O Funchal apresenta, a partir de hoje, a sua agenda cultural para resistir à crise. “A Câmara Municipal, através da Divisão de Turismo e Cultura, reinventou toda a sua programação para os meses de abril e maio, em virtude da crise de saúde pública que vivemos, e avança com uma proposta de 40 eventos para os próximos dois meses, que acontecerão no local mais próximo e seguro possível para os funchalenses, e todos os madeirenses que assim se quiserem juntar a nós: a sua casa”, anuncia o Presidente Miguel Silva Gouveia. Até ao final de maio, e sob o mote “A Cultura Que Nos Une”, a Autarquia preparou uma multitude de momentos que serão transmitidos nas redes sociais camarárias, com incidência nas páginas oficiais de facebook e instagram da Câmara Municipal do Funchal, do Teatro Baltazar Dias, dos museus municipais Henrique e Francisco Franco e A Cidade do Açúcar, e ainda da Biblioteca Municipal do Funchal.

O Presidente explica que “o Funchal vai integrar, assim, aquele que tem sido um movimento nacional materializado em plataformas digitais, no sentido de desafiar os artistas a continuarem a desenvolver projetos nas suas respetivas áreas. Desde o início desta pandemia, os museus, cinemas, teatros e monumentos encerraram, deixando a cultura, e os profissionais que dela dependem, quase parada. Mas a cultura é um bem essencial e não pode parar. É por isso que, na procura de alternativas, e num setor em que muitos são trabalhadores independentes, a Câmara Municipal do Funchal preparou um programa com novos conteúdos para abril e maio de 2020, garantindo que todos os trabalhos serão pagos, o que é fundamental para apoiar a sustentabilidade dos nossos artistas.”

O programa contempla uma grande variedade de eventos, a começar por tertúlias, já a partir desta quinta-feira, 9 de abril, para efeitos de estreia. A “Cultura em Contingência” será transmitida em direto através do facebook da CMF, a partir das 18h, e contará com Miguel Silva Gouveia, Rui Camacho, Élvio Camacho, Hélder Folgado e Henrique Amoedo. O ponto alto da programação serão, contudo, os concertos em direto, a decorrerem no facebook e instagram oficiais da Autarquia. O primeiro é já esta sexta-feira, dia 10 de abril, pelas 21h, e contará com Flor, num espetáculo transmitido a partir da Torre dos Paços do Concelho.

“Esta é a particularidade especial que fizemos questão de incluir no programa que vamos oferecer à população. Numa altura em que todos os espaços municipais de interesse cultural estão fechados, entendemos que seria uma experiência ainda mais especial se pudéssemos levar um pouco dos espaços icónicos do Funchal a casa das pessoas, a par da música, e é isso que faremos.” Desta forma, e para além da estreia na Torre, Miro Freitas atuará no dia 17 de abril a partir do Lido, enquanto Tiago Sena Silva honrará a memória do 25 de Abril na véspera, e no jardim interior dos Paços do Concelho. Cristiana Barbosa e Vitor Abreu atuarão, por sua vez, na sala da Assembleia Municipal a 8 de maio e, finalmente, Sofia Ferreira e Pedro Marques encerram este ciclo no dia 22, no incontornável Mercado dos Lavradores.

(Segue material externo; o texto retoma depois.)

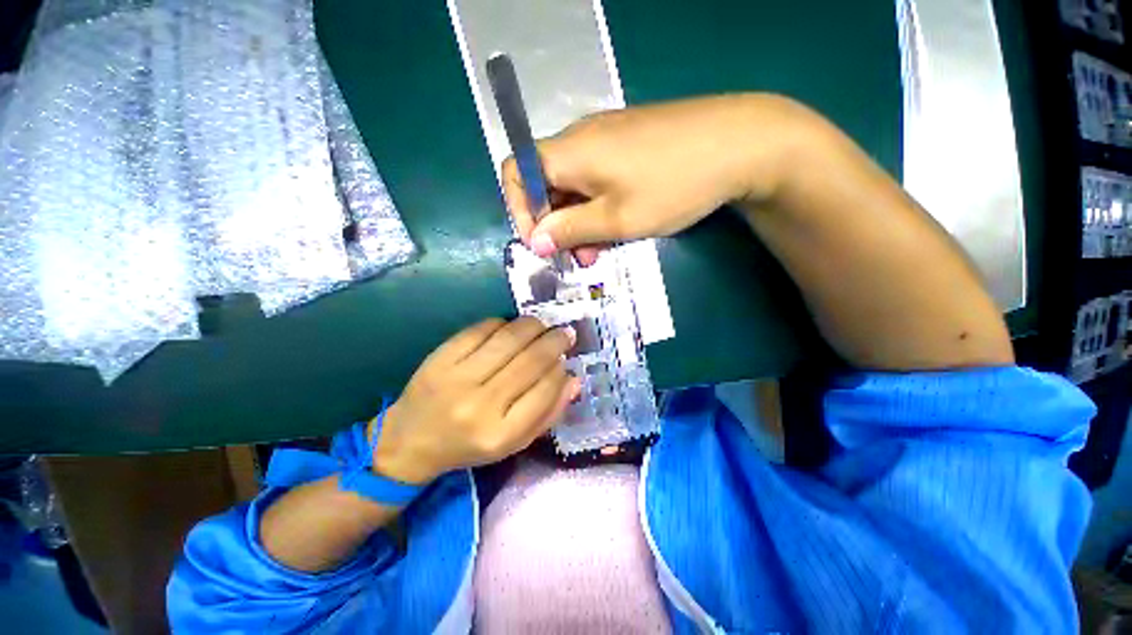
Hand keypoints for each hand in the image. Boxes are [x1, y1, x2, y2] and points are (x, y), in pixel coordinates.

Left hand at [371, 318, 580, 484]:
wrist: (411, 441)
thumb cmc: (470, 445)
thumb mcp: (514, 443)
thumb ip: (548, 414)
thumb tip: (574, 378)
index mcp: (502, 434)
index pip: (545, 390)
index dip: (560, 369)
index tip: (566, 358)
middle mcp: (481, 406)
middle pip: (530, 361)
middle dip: (554, 341)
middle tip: (565, 333)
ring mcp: (458, 378)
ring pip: (509, 339)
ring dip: (533, 326)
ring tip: (542, 325)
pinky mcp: (440, 358)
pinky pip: (481, 330)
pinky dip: (502, 324)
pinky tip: (509, 327)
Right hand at [502, 94, 810, 263]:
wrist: (739, 143)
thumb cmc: (671, 185)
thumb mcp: (616, 219)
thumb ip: (570, 229)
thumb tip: (533, 240)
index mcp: (570, 151)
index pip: (517, 171)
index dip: (520, 209)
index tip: (539, 242)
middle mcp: (580, 139)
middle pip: (546, 182)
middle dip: (554, 224)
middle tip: (575, 256)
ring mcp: (606, 139)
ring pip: (573, 186)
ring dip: (578, 221)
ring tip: (597, 250)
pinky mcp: (626, 144)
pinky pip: (596, 179)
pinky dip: (596, 207)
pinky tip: (616, 226)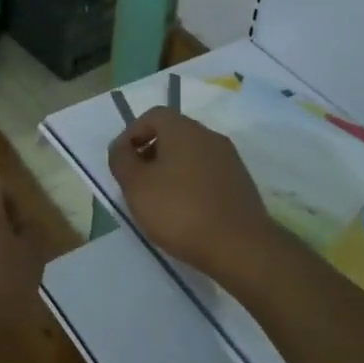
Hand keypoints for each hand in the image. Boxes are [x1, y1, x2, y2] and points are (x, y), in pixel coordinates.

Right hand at [107, 107, 281, 282]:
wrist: (240, 247)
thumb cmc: (180, 211)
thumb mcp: (136, 185)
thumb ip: (121, 159)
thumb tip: (121, 147)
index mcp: (184, 129)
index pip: (153, 115)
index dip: (132, 133)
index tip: (123, 161)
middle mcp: (209, 136)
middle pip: (173, 133)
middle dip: (151, 152)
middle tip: (137, 182)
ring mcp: (229, 159)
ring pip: (191, 154)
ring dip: (171, 169)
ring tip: (159, 200)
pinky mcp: (241, 183)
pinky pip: (207, 173)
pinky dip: (191, 184)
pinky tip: (186, 212)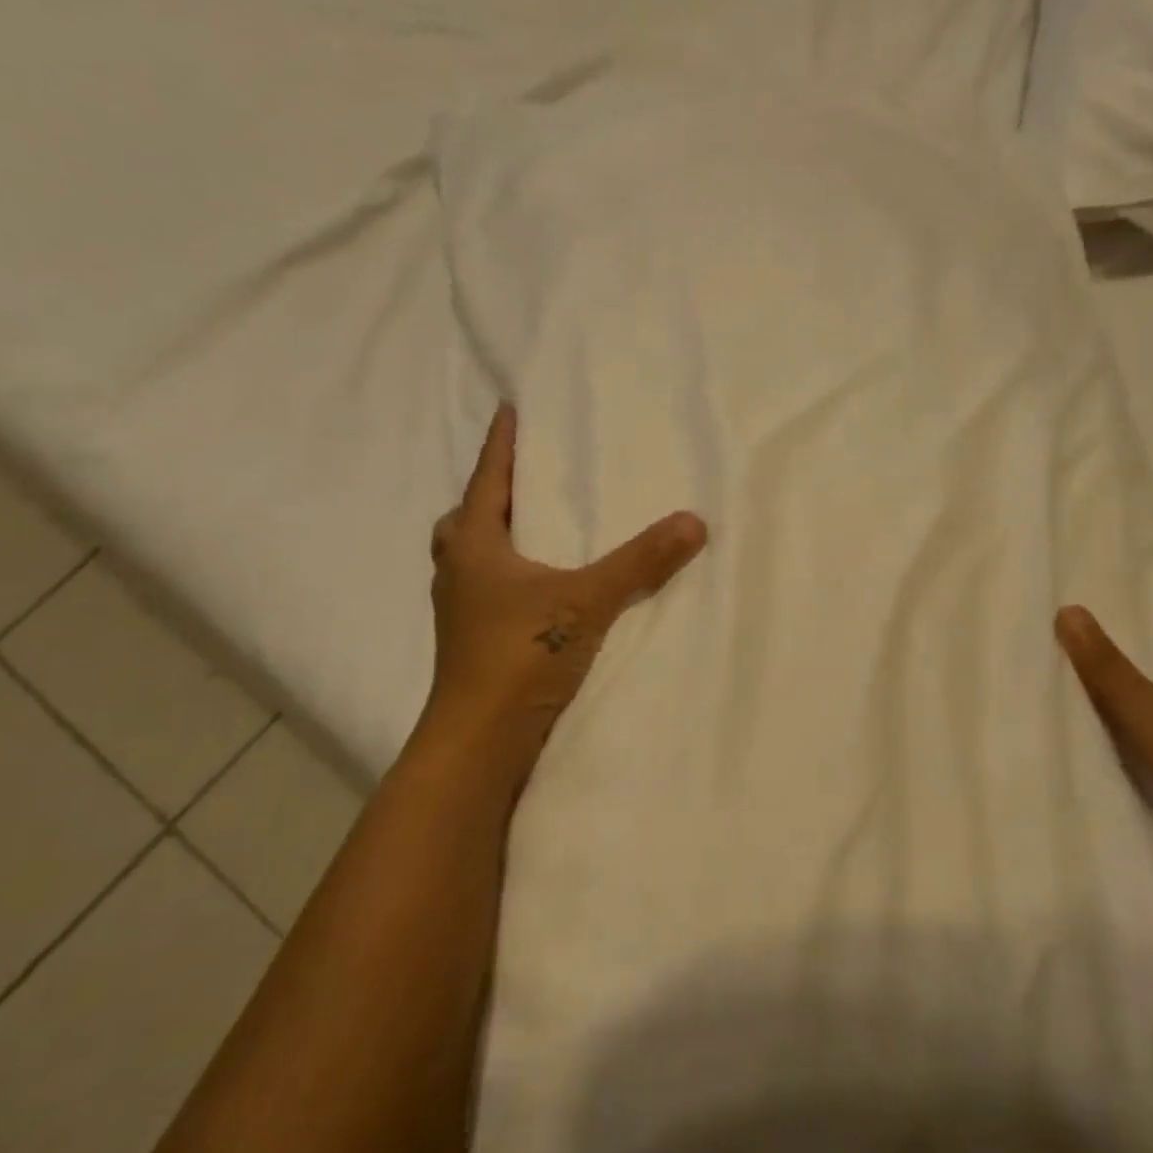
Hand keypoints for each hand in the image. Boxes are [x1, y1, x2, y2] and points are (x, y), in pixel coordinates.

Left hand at [418, 404, 707, 784]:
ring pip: (471, 559)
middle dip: (489, 495)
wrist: (479, 743)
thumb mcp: (587, 601)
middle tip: (519, 480)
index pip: (486, 480)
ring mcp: (460, 612)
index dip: (500, 444)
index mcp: (475, 547)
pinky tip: (537, 588)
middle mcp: (458, 573)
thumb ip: (641, 562)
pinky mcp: (472, 643)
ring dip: (493, 539)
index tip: (508, 409)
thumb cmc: (520, 655)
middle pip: (466, 520)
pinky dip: (506, 576)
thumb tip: (694, 521)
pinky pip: (485, 591)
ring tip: (531, 531)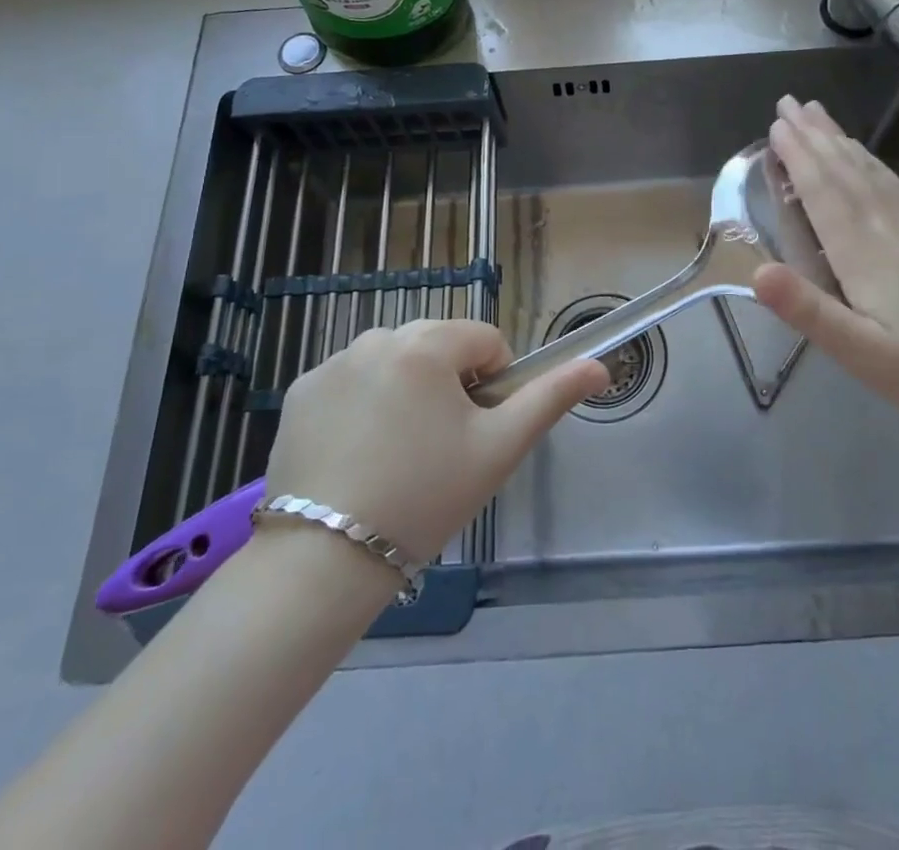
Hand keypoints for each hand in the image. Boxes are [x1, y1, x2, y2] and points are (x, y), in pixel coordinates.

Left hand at [263, 319, 608, 562]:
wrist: (324, 560)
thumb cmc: (426, 497)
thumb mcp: (499, 449)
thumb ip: (550, 397)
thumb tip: (598, 365)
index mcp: (427, 344)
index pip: (485, 340)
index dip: (493, 384)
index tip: (476, 432)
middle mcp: (376, 337)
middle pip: (438, 345)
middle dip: (449, 383)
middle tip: (439, 447)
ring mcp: (332, 363)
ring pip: (395, 361)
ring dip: (407, 389)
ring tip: (397, 453)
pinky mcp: (300, 391)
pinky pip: (352, 381)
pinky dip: (363, 404)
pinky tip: (357, 454)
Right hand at [753, 95, 898, 430]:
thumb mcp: (863, 353)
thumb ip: (808, 311)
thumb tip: (755, 272)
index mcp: (863, 252)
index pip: (823, 191)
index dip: (797, 156)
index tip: (776, 123)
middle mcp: (888, 227)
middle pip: (844, 170)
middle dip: (813, 135)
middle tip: (788, 101)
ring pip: (870, 171)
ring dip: (840, 140)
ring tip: (820, 114)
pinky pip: (895, 184)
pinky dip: (872, 163)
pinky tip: (869, 159)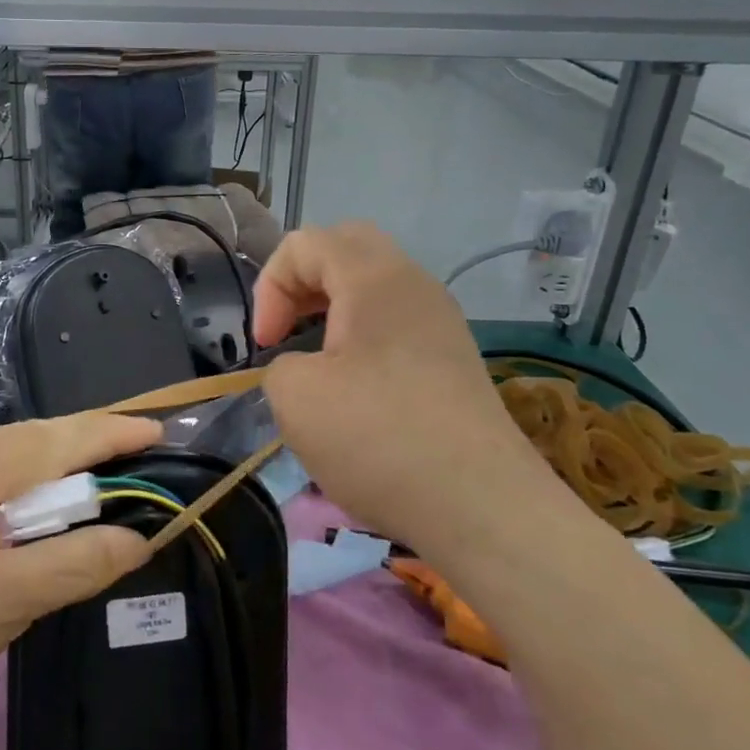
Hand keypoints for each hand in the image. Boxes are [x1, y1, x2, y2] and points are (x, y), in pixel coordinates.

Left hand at [0, 413, 159, 749]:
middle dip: (85, 454)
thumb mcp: (6, 603)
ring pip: (5, 468)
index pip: (51, 440)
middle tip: (140, 458)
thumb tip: (142, 536)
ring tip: (101, 489)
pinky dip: (20, 502)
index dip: (110, 433)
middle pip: (28, 446)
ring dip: (53, 482)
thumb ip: (80, 561)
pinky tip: (40, 518)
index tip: (161, 430)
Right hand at [253, 223, 568, 549]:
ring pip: (376, 284)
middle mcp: (414, 284)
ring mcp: (442, 321)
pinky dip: (364, 335)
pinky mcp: (455, 359)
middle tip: (288, 328)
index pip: (305, 244)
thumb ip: (281, 364)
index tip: (266, 345)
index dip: (270, 287)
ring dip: (334, 308)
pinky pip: (398, 320)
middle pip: (348, 248)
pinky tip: (355, 386)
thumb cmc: (380, 438)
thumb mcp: (296, 398)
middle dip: (304, 281)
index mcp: (374, 278)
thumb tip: (305, 369)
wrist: (483, 505)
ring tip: (316, 357)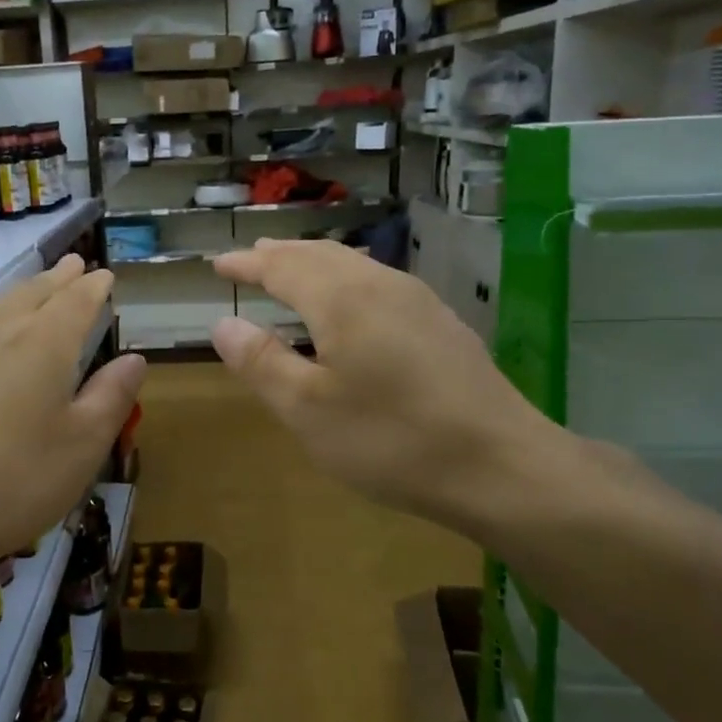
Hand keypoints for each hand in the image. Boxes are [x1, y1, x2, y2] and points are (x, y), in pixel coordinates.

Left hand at [0, 255, 145, 574]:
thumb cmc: (13, 480)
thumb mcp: (83, 446)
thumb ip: (112, 396)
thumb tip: (133, 359)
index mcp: (45, 342)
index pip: (77, 300)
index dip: (95, 287)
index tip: (106, 277)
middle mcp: (1, 330)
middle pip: (35, 291)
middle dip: (60, 278)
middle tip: (77, 265)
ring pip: (1, 303)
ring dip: (28, 290)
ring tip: (42, 287)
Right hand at [210, 240, 574, 539]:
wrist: (501, 465)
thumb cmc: (391, 439)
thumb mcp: (308, 410)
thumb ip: (262, 363)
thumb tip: (223, 324)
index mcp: (342, 299)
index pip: (282, 266)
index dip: (248, 264)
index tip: (219, 263)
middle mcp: (381, 285)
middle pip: (321, 255)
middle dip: (282, 255)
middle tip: (253, 258)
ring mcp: (419, 302)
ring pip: (355, 265)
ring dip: (316, 264)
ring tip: (293, 271)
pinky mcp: (442, 325)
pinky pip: (379, 283)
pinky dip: (346, 282)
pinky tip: (351, 305)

A programação do Música nos Museus também prosseguirá em direto nas páginas dos museus municipais, onde decorrerão, igualmente, visitas virtuais aos respetivos espólios. O programa para estes dois primeiros meses inclui ainda teatro, documentários e oficinas de dança, de música e de artes plásticas, as quais decorrerão nos canais do Teatro Municipal Baltazar Dias (facebook e instagram), contando com a participação, em direto, de nomes como André Santos, Lidiane Dualibi, Norberto Cruz, António Lima, Mariana Camacho, Miguel Pires, Gonçalo Caboz e Rui e Helena Camacho. Finalmente, a componente literatura será assegurada pelo facebook da Biblioteca Municipal do Funchal, com contos diários, entre outros.

“Os tempos que correm exigem que sejamos cada vez mais criativos e ágeis na procura de novas soluções, mas sempre defendendo valores que para nós são essenciais, como a democratização no acesso à cultura, enquanto bem essencial, e a valorização dos artistas regionais e do nosso património. Acreditamos que tudo isso está vertido nesta programação que oferecemos à comunidade e será um prazer levá-la até casa das pessoas, acalentando tempos difíceis como aqueles que vivemos, com proximidade e partilha da cultura comum que nos une.”